As we continue exploring how to help journalists and scholars move from rote keyword searches towards thinking of television news in terms of "stories" and "coverage," we continue to scale up our experiments around story segmentation and how we can create indexes that allow journalists and scholars to jump directly to stories of interest. One of the most important questions underpinning this work is understanding the limits of story indexing and what kinds of news coverage it works better or worse on. To allow us to study such questions at ever-larger scale, we have completed story cataloging of the entire 1.4M-hour closed captioned Television News Archive spanning portions of the past quarter century, using Gemini 2.5 Flash Thinking to "watch" all 1.4M hours by reading their closed captioning and semantically clustering it to compile an annotated catalog index of all the stories in that news coverage.
We used the standard off-the-shelf public Gemini 2.5 Flash Thinking model without any modifications. No data was used to train, tune or otherwise contribute to any model: we used Gemini only to create an index of each broadcast.

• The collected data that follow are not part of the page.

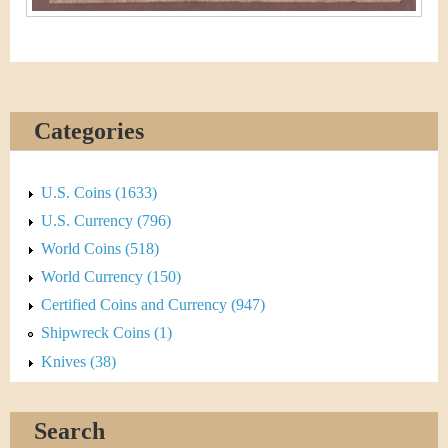
Categories
U.S. Coins (1633)
U.S. Currency (796)
World Coins (518)
World Currency (150)
Certified Coins and Currency (947)
Shipwreck Coins (1)
Knives (38)
Search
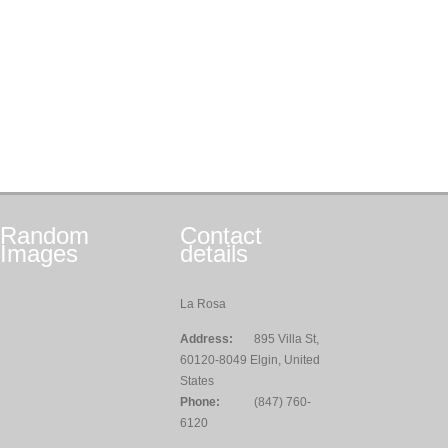
Random
Contact
Images
details
La Rosa
Address:
895 Villa St,
60120-8049 Elgin, United
States
Phone:
(847) 760-
6120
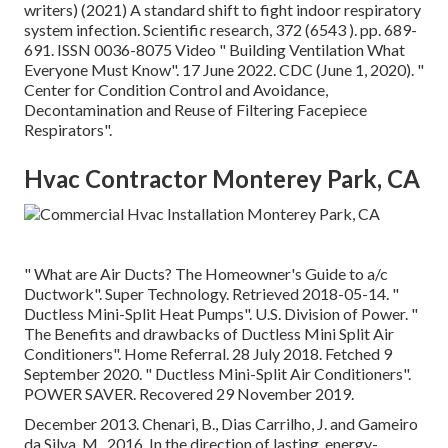
writers) (2021) A standard shift to fight indoor respiratory
system infection. Scientific research, 372 (6543 ). pp. 689-
691. ISSN 0036-8075 Video
" Building Ventilation What
Everyone Must Know"
. 17 June 2022. CDC (June 1, 2020).
"
Center for Condition Control and Avoidance,
Decontamination and Reuse of Filtering Facepiece
Respirators"
.
Hvac Contractor Monterey Park, CA
" What are Air Ducts? The Homeowner's Guide to a/c
Ductwork"
. Super Technology. Retrieved 2018-05-14.
"
Ductless Mini-Split Heat Pumps"
. U.S. Division of Power.
"
The Benefits and drawbacks of Ductless Mini Split Air
Conditioners"
. Home Referral. 28 July 2018. Fetched 9
September 2020.
" Ductless Mini-Split Air Conditioners"
.
POWER SAVER. Recovered 29 November 2019.
December 2013. Chenari, B., Dias Carrilho, J. and Gameiro
da Silva, M., 2016. In the direction of lasting, energy-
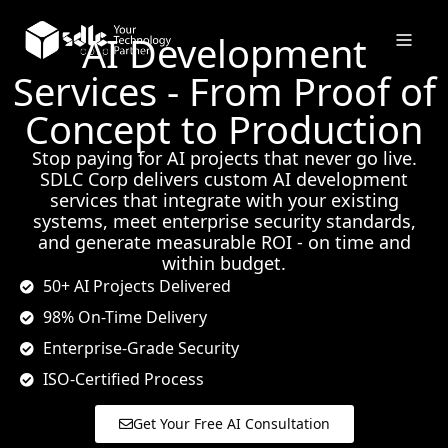
AI Development
Services - From Proof of
Concept to Production
Stop paying for AI projects that never go live.
SDLC Corp delivers custom AI development
services that integrate with your existing
systems, meet enterprise security standards,
and generate measurable ROI - on time and
within budget.
50+ AI Projects Delivered
98% On-Time Delivery
Enterprise-Grade Security
ISO-Certified Process
Get Your Free AI Consultation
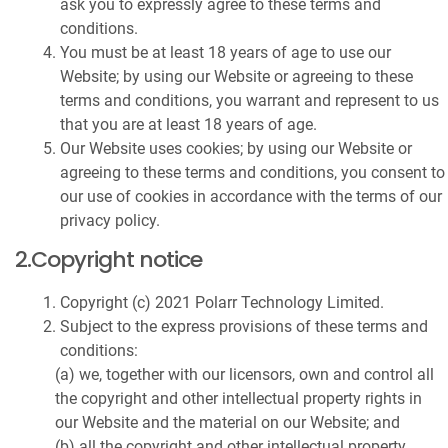
ask you to expressly agree to these terms and
conditions.
You must be at least 18 years of age to use our
Website; by using our Website or agreeing to these
terms and conditions, you warrant and represent to us
that you are at least 18 years of age.
Our Website uses cookies; by using our Website or
agreeing to these terms and conditions, you consent to
our use of cookies in accordance with the terms of our
privacy policy.
2.Copyright notice
Copyright (c) 2021 Polarr Technology Limited.
Subject to the express provisions of these terms and
conditions:
(a) we, together with our licensors, own and control all
the copyright and other intellectual property rights in
our Website and the material on our Website; and
(b) all the copyright and other intellectual property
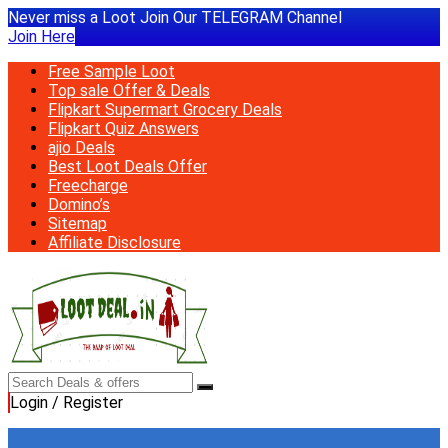
Never miss a Loot Join Our TELEGRAM Channel
Join Here
Free Sample Loot
Top sale Offer & Deals
Flipkart Supermart Grocery Deals
Flipkart Quiz Answers
ajio Deals
Best Loot Deals Offer
Freecharge
Domino’s
Sitemap
Affiliate Disclosure
Login / Register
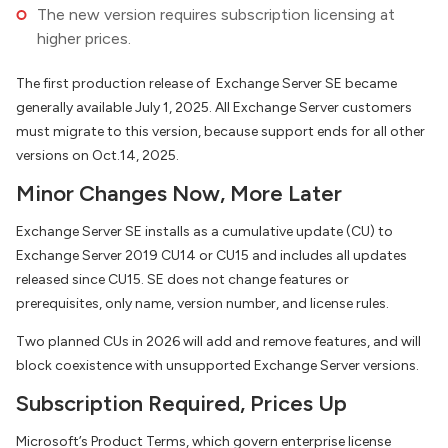
The new version requires subscription licensing at
higher prices.
The first production release of Exchange Server SE became
generally available July 1, 2025. All Exchange Server customers
must migrate to this version, because support ends for all other
versions on Oct.14, 2025.
Minor Changes Now, More Later
Exchange Server SE installs as a cumulative update (CU) to
Exchange Server 2019 CU14 or CU15 and includes all updates
released since CU15. SE does not change features or
prerequisites, only name, version number, and license rules.
Two planned CUs in 2026 will add and remove features, and will
block coexistence with unsupported Exchange Server versions.
Subscription Required, Prices Up
Microsoft’s Product Terms, which govern enterprise license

In all, more than 1.37 million broadcasts totaling 5 billion seconds (1.4M hours) and 10B words (104B characters) were cataloged, yielding an index of 12.7M stories across 50.7M clips (since stories are often reported on in multiple different spots in a broadcast). Gemini processed 38 billion input tokens (around 2.75 characters per token), yielding 13.8B cataloging output tokens and 15.9B thinking tokens. Those 12.7M stories covered 249.5M topics (a topic every 41 words), 121M emotions, 117M locations (a location mention every 86 words) and 102M entities (an entity every 100 words).
Incredibly, cataloging 5 billion seconds (1.4M hours) of airtime spanning 10 billion spoken words to index 12.7M stories covered across more than 50.7M clips cost just $42,900. Such costs are well within the realm of what large libraries could afford to construct catalogs of their large video archives to help journalists and scholars identify the stories and coverage of relevance to their research.